Key Experimental Results

Main Results (HPSv2 dataset, 20-prompt setting)

Method ECE↓ MCE↓ AUC-PR↑
Std. (random single prompt) 0.263 0.422 0.716
Best (best single prompt) 0.153 0.342 0.812
Avg. (uniform ensemble) 0.133 0.210 0.849
BPE (prev. SOTA) 0.111 0.274 0.841
MMB (Ours) 0.080 0.172 0.847

Under the 5-sample/20-prompt configuration, MMB reduces ECE by 39.8% relative to the Avg. baseline and by 27.9% relative to BPE.

Ablation Study (ECE under varying prompt and sample counts)

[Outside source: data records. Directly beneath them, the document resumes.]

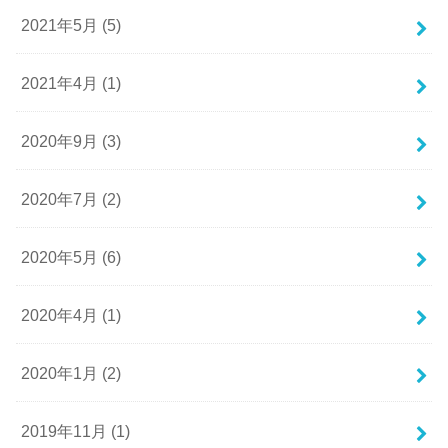
2021年5月 (5)
2021年4月 (1)
2020年9月 (3)
2020年7月 (2)
2020年5月 (6)
2020年4月 (1)
2020年1月 (2)
2019年11月 (1)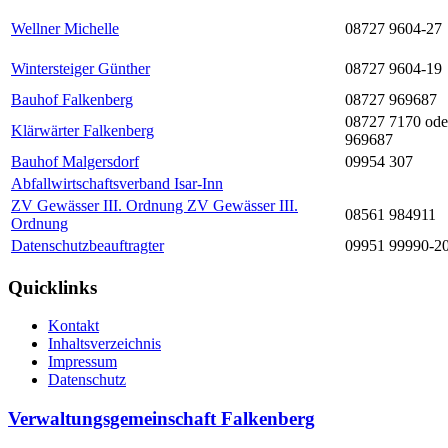
Wellner Michelle
08727 9604-27
Wintersteiger Günther
08727 9604-19
Bauhof Falkenberg
08727 969687
08727 7170 ode
Klärwärter Falkenberg
969687
Bauhof Malgersdorf
09954 307
Abfallwirtschaftsverband Isar-Inn
ZV Gewässer III. Ordnung ZV Gewässer III.
08561 984911
Ordnung
Datenschutzbeauftragter
09951 99990-2
Quicklinks
Kontakt
Inhaltsverzeichnis
Impressum
Datenschutz
Verwaltungsgemeinschaft Falkenberg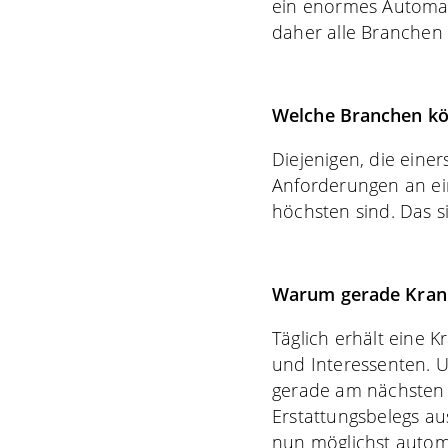
ein enormes Automati
daher alle Branchen 
Welche Branchen kö
Diejenigen, die eine
Anforderungen an ein
höchsten sind. Das s
Warum gerade Kran
Täglich erhält eine
und Interessenten. U
gerade am nächsten li
Erstattungsbelegs au
nun möglichst automa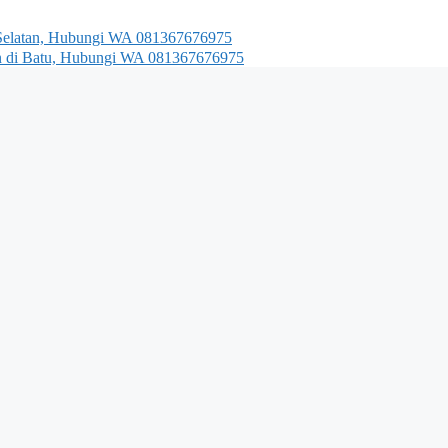
a Selatan, Hubungi WA 081367676975
an di Batu, Hubungi WA 081367676975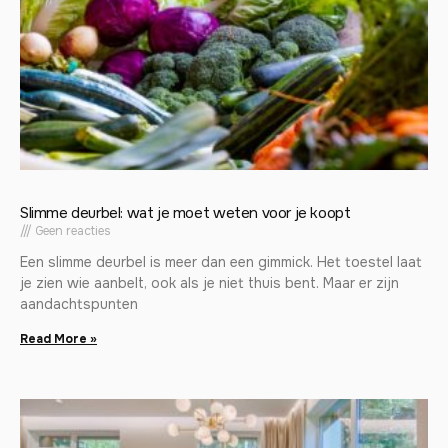
Slimme deurbel: wat je moet weten voor je koopt
Geen reacties
Een slimme deurbel is meer dan een gimmick. Het toestel laat
je zien wie aanbelt, ook als je niet thuis bent. Maar er zijn
aandachtspunten
Read More »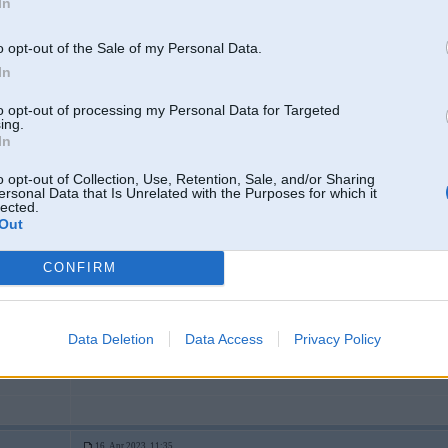
In
o opt-out of the Sale of my Personal Data.
Tiešām kāds turpinas maksāt krievijas gāzei?
In
to opt-out of processing my Personal Data for Targeted
Laikam, ja reiz Krievijai eksporta apjomi tikai palielinās ... Dīzelis iet uz Indi
ing.
uz arābiem un atpakaļ uz EU pārstrādātājiem ... LNG iztrūkumu piešpricē Ķīna,
In
štatiem ... faktiski nekas īsti nav mainījies, tikai EU par visu maksā hvz cik rei
o opt-out of Collection, Use, Retention, Sale, and/or Sharing
ersonal Data that Is Unrelated with the Purposes for which it
lected.
Out
16. Apr 2023, 11:30
Tā nu gan nav. Krievijai ienākumi ir krietni kritušies. Visi, kas pērk degvielu u
CONFIRM
Data Deletion
Data Access
Privacy Policy
16. Apr 2023, 11:35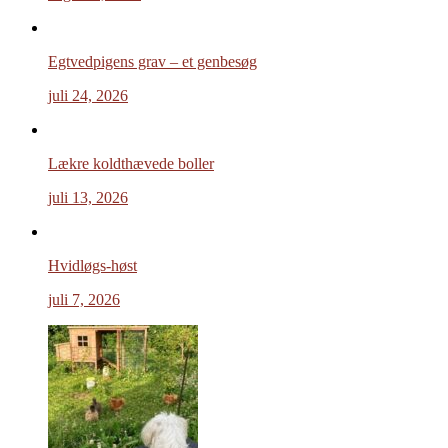
Egtvedpigens grav – et genbesøg
juli 24, 2026
Lækre koldthævede boller
juli 13, 2026
Hvidløgs-høst
juli 7, 2026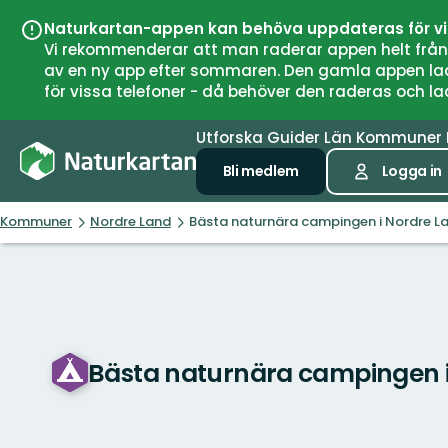
Naturkartan-appen kan behöva uppdateras för v
Vi rekommenderar att man raderar appen helt från si
av en ny app efter sommaren. Den gamla appen laddar
för vissa telefoner - då behöver den raderas och l
Utforska
Guider
Län
Kommuner
Bli medlem
Logga in
Kommuner
Nordre Land
Bästa naturnära campingen i Nordre L
Bästa naturnära campingen i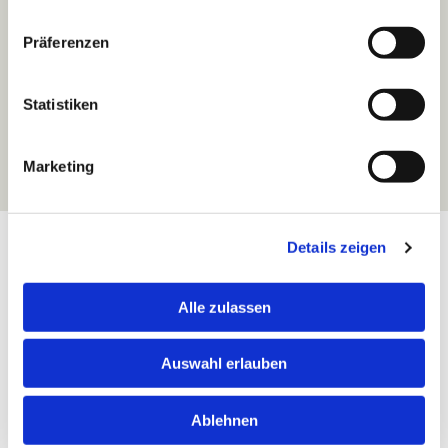
Mit unserem Know-how und unseren Plattformen
Präferenzen
schaffen wir Kontakte – ob vor Ort oder in der digitalen
Welt.
Statistiken
Von der lokalen Suche bis hin zur IT-Infrastruktur sorgen
wir dafür, dass unsere Kunden überall erreichbar sind.
Marketing
Details zeigen
Alle zulassen
5
75
Standorte
Jahre
Auswahl erlauben
u. a. Schwerin und
am Markt
München
Ablehnen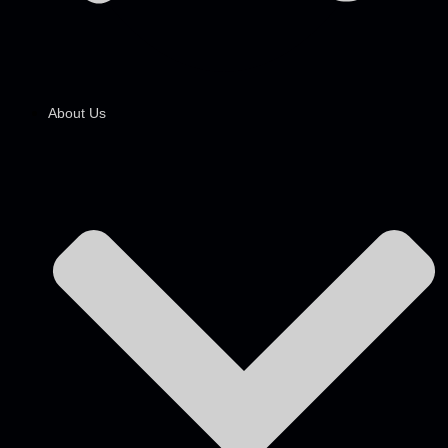
About Us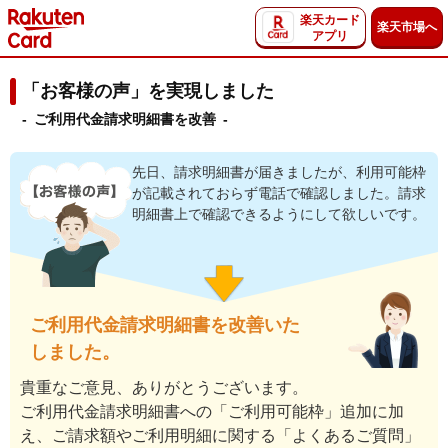
楽天カード
楽天市場へ
アプリ
「お客様の声」を実現しました
- ご利用代金請求明細書を改善 -
先日、請求明細書が届きましたが、利用可能枠
が記載されておらず電話で確認しました。請求
明細書上で確認できるようにして欲しいです。
ご利用代金請求明細書を改善いた
しました。
貴重なご意見、ありがとうございます。
ご利用代金請求明細書への「ご利用可能枠」追加に加
え、ご請求額やご利用明細に関する「よくあるご質問」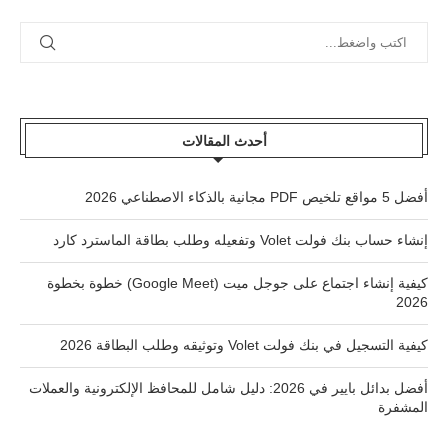
أحدث المقالات
أفضل 5 مواقع تلخيص PDF مجانية بالذكاء الاصطناعي 2026
إنشاء حساب بنك فولت Volet وتفعيله وطلب بطاقة الماسترد كارد
كيفية إنشاء اجتماع على جوجل ميت (Google Meet) خطوة بخطوة
2026
كيفية التسجيل في بنك فولت Volet وتوثيقه وطلب البطاقة 2026
أفضل بدائل بايير في 2026: دليل شامل للمحافظ الإلكترونية والعملات
المشفرة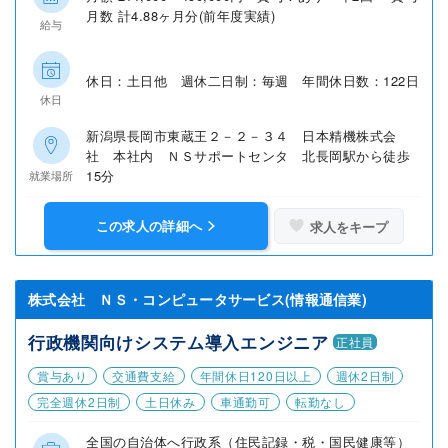
月数 計4.88ヶ月分(前年度実績)
給与
休日：土日他 週休二日制：毎週 年間休日数：122日
休日
新潟県長岡市東蔵王２－２－３４ 日本精機株式会
社 本社内 ＮＳサポートセンタ 北長岡駅から徒歩
15分
就業場所
この求人の詳細へ
求人をキープ
株式会社 ＮＳ・コンピュータサービス(情報通信業)
行政機関向けシステム導入エンジニア
正社員
賞与あり
交通費支給
年間休日120日以上
週休2日制
完全週休2日制
土日休み
車通勤可
転勤なし
全国の自治体へ行政系（住民記録・税・国民健康等）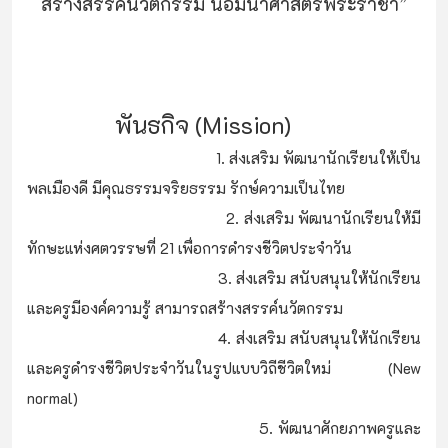
สร้างสรรค์นวัตกรรม น้อมนําศาสตร์พระราชา”
พันธกิจ (Mission)
1. ส่งเสริม พัฒนานักเรียนให้เป็น
พลเมืองดี มีคุณธรรมจริยธรรม รักษ์ความเป็นไทย
2. ส่งเสริม พัฒนานักเรียนให้มี
ทักษะแห่งศตวรรษที่ 21 เพื่อการดํารงชีวิตประจําวัน
3. ส่งเสริม สนับสนุนให้นักเรียน
และครูมีองค์ความรู้ สามารถสร้างสรรค์นวัตกรรม
4. ส่งเสริม สนับสนุนให้นักเรียน
และครูดํารงชีวิตประจําวันในรูปแบบวิถีชีวิตใหม่ (New
normal)
5. พัฒนาศักยภาพครูและ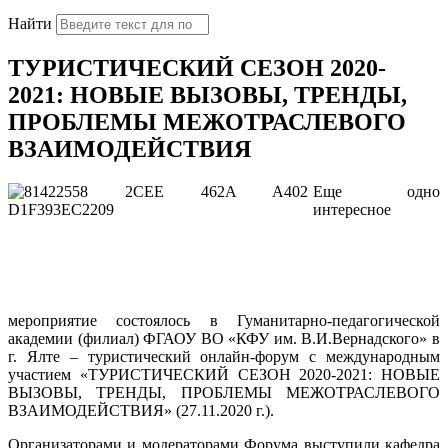
Найти
ТУРИСТИЧЕСКИЙ СЕЗОН 2020-
2021: НОВЫЕ ВЫЗОВЫ, ТРЕНДЫ,
ПРОБЛЕМЫ МЕЖОТРАСЛЕВОГО
ВЗАИМОДЕЙСТВИЯ
Еще одно
интересное
мероприятие состоялось в Гуманитарно-педагогической
академии (филиал) ФГАОУ ВО «КФУ им. В.И.Вернадского» в
г. Ялте – туристический онлайн-форум с международным
участием «ТУРИСТИЧЕСКИЙ СЕЗОН 2020-2021: НОВЫЕ
ВЫЗОВЫ, ТРЕНДЫ, ПРОБЛЕМЫ МЕЖОТРАСЛЕВОГО
ВЗАИМОДЕЙСТВИЯ» (27.11.2020 г.).
Организаторами и модераторами Форума выступили кафедра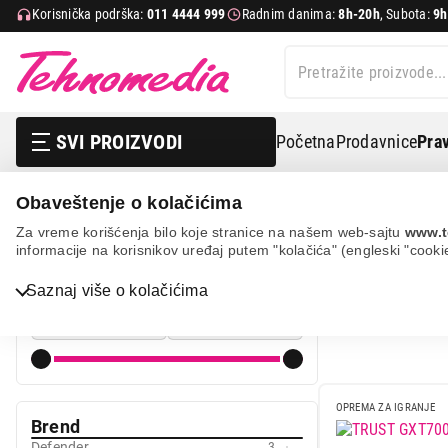
Korisnička podrška:
011 4444 999
Radnim danima:
8h-20h
, Subota:
9h
SVI PROIZVODI
Početna
Prodavnice
Prav
Obaveštenje o kolačićima
It & gaming
Oprema za igranje
Gaming stolovi
Za vreme korišćenja bilo koje stranice na našem web-sajtu
www.t
informacije na korisnikov uređaj putem "kolačića" (engleski "cooki
GAMING S
Cena
Bela tehnika
Saznaj više o kolačićima
Cena od
Cena do
TV, audio, video i foto
IT & Gaming
Mobilni telefoni i tableti
OPREMA ZA IGRANJE
Brend
Mali kućni aparati
Defender
3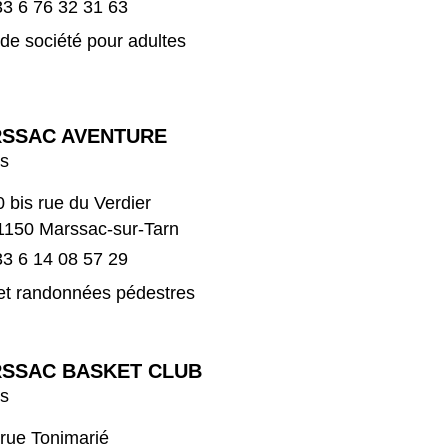
3 6 76 32 31 63
de société pour adultes
SSAC AVENTURE
ts
0 bis rue du Verdier
1150 Marssac-sur-Tarn
3 6 14 08 57 29
et randonnées pédestres
SSAC BASKET CLUB
ts
 rue Tonimarié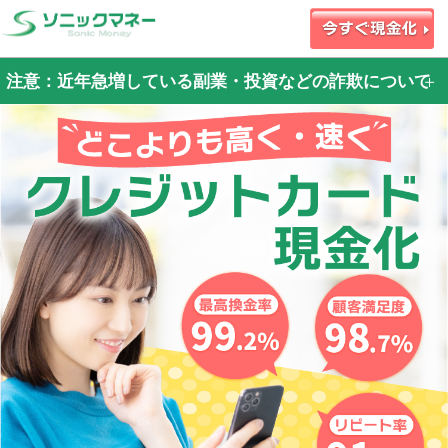
注意：近年急増している副業・投資などの詐欺について
近年
・X（旧Twitter）・Instagram・投資サイト・副業サイト等で資金を調達するため
に弊社お申込みフォームを案内された
・当サイトの利用に際して身分証やクレジットカードの偽造をして申込をする
等、大変悪質な事案が発生しております。
資金調達のために弊社を紹介された場合は詐欺の可能性が高いです
※弊社は投資や副業関連の業者とは一切関わりはありません
今後も悪質性の高い事案が、弊社で発生した場合は
警察からの捜査協力依頼には全面的に協力させて頂きます。
申込者本人に犯罪の認識がなくても行動に移すだけでも、犯罪加害者として取り
扱われ、刑事・民事両面での責任を負う事になります。
ご自身が加害者にならないため、詐欺行為への加担は絶対におやめください！！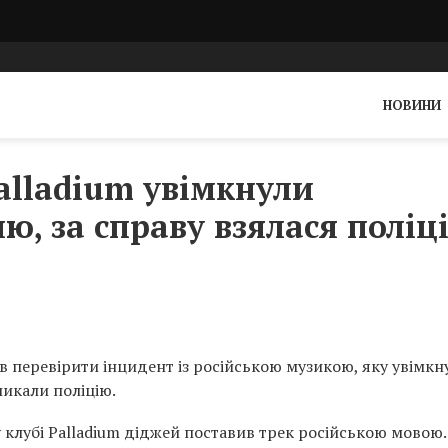
НОВИНИ
Palladium увімкнули
ю, за справу взялася поліц
 перевірити інцидент із російською музикою, яку увімкн
ликали поліцію.
у клубі Palladium діджей поставив трек російською мовою.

# Prompts # Samples Avg. ECE BPE ECE MMB ECE MMB Gain vs. Avg.
5 5 0.155 0.127 0.113 −27.1%
10 20 0.142 0.114 0.091 −35.9%
20 50 0.133 0.113 0.076 −42.9%
5 50 0.155 0.121 0.107 −31.0%

Key Findings

  • Limitations of standard BPE in multimodal settings: BPE tends to reduce ECE at the cost of F1 (discriminative power), whereas MMB improves both simultaneously (+1.8% F1 vs. Avg., −36% ECE vs. Avg.).
  • Interaction between prompt count and sample count: Increasing either the number of prompts or the number of samples improves MMB performance, with orthogonal gains from both factors.
  • MJBench bias experiments: MMB brings predicted confidence in socially biased scenarios closer to the ideal 50%, suggesting that improved calibration helps mitigate bias.
  • All statistically significant differences are verified via permutation tests at 95% confidence, with Benjamini-Yekutieli FDR correction applied to control Type-I error inflation.

Highlights & Insights

  • The paper precisely identifies the broken assumption when transferring BPE from text to multimodal settings: prompt relevance is image-conditioned.
  • The ELBO derivation is elegant, naturally extending BPE to a group-conditioned form, with the two temperature extremes recovering known methods.
  • The approach has direct practical value: low-confidence judgments can be deferred to human review, enabling hybrid evaluation pipelines.
  • The experimental design is exceptionally rigorous, with 52.2K configurations covering a full factorial design over prompt counts × sample counts × random seeds.

Limitations & Future Work

  • Clustering quality depends on CLIP embeddings and may degrade for image domains poorly covered by CLIP (e.g., specialized medical imagery).
  • The hyperparameters \(K\) (number of groups) and \(\tau\) (temperature) require tuning, increasing optimization overhead.
  • Experiments are conducted solely on GPT-4o; effectiveness on open-source MLLMs (e.g., LLaVA, InternVL) remains unknown.
  • The current framework addresses only pairwise preference judgments; more complex evaluation formats (e.g., scoring, ranking) are not covered.
  • The support set \(\mathcal{D}_{sup}\) must be sampled from the same generator, raising questions about cross-generator generalization.
  • BPE (Tonolini et al.) is the direct predecessor; MMB achieves the critical extension from text to multimodal settings through image conditioning.
  • The work is closely related to the selective prediction/deferral literature, with MMB providing a probabilistic foundation for multimodal scenarios.
  • Inspiration: other settings employing MLLMs as judges (e.g., video quality assessment, 3D generation evaluation) may similarly benefit from multimodal-aware prompt calibration.

Rating

  • Novelty: ⭐⭐⭐⭐ Multimodal-conditioned prompt ensembles represent a natural yet important generalization, supported by rigorous derivation.
  • Experimental Thoroughness: ⭐⭐⭐⭐⭐ Covers two benchmarks, multi-dimensional factorial designs, and strict statistical testing with extensive data.
  • Writing Quality: ⭐⭐⭐⭐ Background and derivations are clear, though the notation density somewhat increases reading load.
  • Value: ⭐⭐⭐⭐ Directly contributes to the trustworthiness of MLLM evaluation pipelines, though applicability remains relatively narrow.